### Task brief:
Gather every line of the records that contains the string "MERGE", and copy each of those lines in full.

--------------------

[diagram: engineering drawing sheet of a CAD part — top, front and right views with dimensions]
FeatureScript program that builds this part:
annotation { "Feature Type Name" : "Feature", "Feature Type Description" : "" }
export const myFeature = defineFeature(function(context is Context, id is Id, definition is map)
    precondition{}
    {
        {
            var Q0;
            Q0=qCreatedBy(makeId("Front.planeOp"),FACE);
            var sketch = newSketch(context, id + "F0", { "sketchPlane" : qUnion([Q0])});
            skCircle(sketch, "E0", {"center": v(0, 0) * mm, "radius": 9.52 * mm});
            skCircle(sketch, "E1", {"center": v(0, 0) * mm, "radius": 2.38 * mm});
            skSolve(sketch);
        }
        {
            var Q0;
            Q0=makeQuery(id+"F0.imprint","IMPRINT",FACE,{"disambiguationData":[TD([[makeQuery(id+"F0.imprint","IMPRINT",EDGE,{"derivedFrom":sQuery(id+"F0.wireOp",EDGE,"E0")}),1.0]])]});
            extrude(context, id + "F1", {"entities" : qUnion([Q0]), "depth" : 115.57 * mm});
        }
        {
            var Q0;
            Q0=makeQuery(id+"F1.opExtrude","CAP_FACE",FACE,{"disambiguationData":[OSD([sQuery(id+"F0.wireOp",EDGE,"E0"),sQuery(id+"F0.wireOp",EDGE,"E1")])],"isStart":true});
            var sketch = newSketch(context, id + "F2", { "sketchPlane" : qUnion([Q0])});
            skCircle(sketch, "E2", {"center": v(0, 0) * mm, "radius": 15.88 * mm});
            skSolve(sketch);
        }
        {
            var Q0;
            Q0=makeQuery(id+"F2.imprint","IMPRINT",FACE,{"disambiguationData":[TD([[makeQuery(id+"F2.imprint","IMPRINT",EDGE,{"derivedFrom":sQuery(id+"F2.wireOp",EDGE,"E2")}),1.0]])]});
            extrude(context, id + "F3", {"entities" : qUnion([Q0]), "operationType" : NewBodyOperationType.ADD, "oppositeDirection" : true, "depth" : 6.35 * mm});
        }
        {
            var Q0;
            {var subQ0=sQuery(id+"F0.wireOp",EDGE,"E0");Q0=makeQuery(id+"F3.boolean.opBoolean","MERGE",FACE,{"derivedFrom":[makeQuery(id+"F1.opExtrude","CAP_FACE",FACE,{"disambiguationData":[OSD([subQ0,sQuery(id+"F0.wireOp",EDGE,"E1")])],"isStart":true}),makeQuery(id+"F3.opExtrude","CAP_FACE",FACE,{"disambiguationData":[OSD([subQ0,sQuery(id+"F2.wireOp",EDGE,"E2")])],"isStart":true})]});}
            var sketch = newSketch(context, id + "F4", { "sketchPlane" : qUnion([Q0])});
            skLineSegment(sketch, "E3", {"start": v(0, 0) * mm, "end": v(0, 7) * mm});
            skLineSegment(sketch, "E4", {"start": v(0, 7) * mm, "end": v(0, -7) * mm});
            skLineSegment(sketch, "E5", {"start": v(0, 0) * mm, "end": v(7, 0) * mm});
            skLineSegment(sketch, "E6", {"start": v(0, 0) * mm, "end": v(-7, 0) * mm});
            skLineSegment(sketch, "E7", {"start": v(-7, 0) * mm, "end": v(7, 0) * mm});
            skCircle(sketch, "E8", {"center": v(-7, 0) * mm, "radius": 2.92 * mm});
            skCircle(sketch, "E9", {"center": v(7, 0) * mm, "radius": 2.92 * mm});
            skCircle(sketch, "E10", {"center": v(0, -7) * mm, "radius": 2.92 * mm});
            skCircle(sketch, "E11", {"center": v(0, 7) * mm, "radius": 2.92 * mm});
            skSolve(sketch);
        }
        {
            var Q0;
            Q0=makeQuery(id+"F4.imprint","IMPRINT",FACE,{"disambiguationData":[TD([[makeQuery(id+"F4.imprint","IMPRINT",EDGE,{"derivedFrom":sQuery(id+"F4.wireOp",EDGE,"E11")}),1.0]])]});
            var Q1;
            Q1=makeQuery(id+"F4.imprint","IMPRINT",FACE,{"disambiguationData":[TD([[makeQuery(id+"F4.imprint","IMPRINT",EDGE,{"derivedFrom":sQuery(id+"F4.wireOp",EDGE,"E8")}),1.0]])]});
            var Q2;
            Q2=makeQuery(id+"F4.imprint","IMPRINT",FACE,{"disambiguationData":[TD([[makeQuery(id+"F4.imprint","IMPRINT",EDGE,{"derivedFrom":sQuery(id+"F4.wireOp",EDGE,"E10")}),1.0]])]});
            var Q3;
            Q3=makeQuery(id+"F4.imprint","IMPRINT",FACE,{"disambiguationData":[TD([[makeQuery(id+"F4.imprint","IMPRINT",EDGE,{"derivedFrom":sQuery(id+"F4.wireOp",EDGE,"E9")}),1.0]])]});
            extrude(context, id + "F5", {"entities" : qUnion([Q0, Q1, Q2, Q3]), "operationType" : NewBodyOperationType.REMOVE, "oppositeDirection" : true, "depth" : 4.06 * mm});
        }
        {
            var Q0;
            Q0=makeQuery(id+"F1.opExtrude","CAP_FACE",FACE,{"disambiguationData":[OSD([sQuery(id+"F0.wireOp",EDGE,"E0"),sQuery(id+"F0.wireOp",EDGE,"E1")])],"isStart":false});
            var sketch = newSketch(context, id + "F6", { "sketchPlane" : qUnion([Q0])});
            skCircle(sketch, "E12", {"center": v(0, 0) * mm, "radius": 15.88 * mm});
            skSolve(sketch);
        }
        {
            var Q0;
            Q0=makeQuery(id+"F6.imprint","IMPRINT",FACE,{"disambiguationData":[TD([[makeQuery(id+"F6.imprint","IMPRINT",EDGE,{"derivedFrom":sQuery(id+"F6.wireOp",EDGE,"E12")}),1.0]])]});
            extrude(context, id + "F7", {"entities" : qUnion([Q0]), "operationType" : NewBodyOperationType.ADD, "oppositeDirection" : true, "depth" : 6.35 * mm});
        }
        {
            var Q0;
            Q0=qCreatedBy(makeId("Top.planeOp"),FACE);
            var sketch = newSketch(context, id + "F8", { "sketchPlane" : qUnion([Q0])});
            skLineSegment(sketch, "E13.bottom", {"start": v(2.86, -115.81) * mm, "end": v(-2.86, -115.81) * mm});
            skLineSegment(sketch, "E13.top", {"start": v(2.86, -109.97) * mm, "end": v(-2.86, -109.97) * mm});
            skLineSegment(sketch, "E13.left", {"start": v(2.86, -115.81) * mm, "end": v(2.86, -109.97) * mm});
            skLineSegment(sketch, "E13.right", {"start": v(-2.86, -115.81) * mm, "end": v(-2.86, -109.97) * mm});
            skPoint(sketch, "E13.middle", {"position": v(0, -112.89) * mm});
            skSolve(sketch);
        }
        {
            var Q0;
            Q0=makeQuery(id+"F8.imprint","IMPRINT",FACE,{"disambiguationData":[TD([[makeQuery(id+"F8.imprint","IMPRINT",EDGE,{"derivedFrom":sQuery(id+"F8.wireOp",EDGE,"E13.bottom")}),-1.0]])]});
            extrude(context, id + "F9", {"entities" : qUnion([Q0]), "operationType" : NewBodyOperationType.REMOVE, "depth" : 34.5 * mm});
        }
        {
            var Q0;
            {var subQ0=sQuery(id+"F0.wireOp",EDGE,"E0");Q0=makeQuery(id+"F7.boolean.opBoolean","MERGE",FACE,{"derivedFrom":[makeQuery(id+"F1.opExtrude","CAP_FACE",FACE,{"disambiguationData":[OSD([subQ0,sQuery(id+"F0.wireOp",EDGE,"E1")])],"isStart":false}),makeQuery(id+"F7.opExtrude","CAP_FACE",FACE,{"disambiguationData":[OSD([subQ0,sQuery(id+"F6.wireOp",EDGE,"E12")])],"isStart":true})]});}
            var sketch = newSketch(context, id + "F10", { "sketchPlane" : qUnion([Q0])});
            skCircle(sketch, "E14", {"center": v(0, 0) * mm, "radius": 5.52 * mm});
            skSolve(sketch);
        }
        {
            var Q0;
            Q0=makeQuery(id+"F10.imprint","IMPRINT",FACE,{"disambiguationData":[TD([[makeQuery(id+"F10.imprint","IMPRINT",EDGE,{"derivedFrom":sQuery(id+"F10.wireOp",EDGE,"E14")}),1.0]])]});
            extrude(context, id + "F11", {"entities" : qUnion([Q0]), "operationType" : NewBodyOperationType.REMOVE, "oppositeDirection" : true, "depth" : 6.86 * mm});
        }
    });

--------------------

### Result for this exercise:
            {var subQ0=sQuery(id+"F0.wireOp",EDGE,"E0");Q0=makeQuery(id+"F3.boolean.opBoolean","MERGE",FACE,{"derivedFrom":[makeQuery(id+"F1.opExtrude","CAP_FACE",FACE,{"disambiguationData":[OSD([subQ0,sQuery(id+"F0.wireOp",EDGE,"E1")])],"isStart":true}),makeQuery(id+"F3.opExtrude","CAP_FACE",FACE,{"disambiguationData":[OSD([subQ0,sQuery(id+"F2.wireOp",EDGE,"E2")])],"isStart":true})]});}
            {var subQ0=sQuery(id+"F0.wireOp",EDGE,"E0");Q0=makeQuery(id+"F7.boolean.opBoolean","MERGE",FACE,{"derivedFrom":[makeQuery(id+"F1.opExtrude","CAP_FACE",FACE,{"disambiguationData":[OSD([subQ0,sQuery(id+"F0.wireOp",EDGE,"E1")])],"isStart":false}),makeQuery(id+"F7.opExtrude","CAP_FACE",FACE,{"disambiguationData":[OSD([subQ0,sQuery(id+"F6.wireOp",EDGE,"E12")])],"isStart":true})]});}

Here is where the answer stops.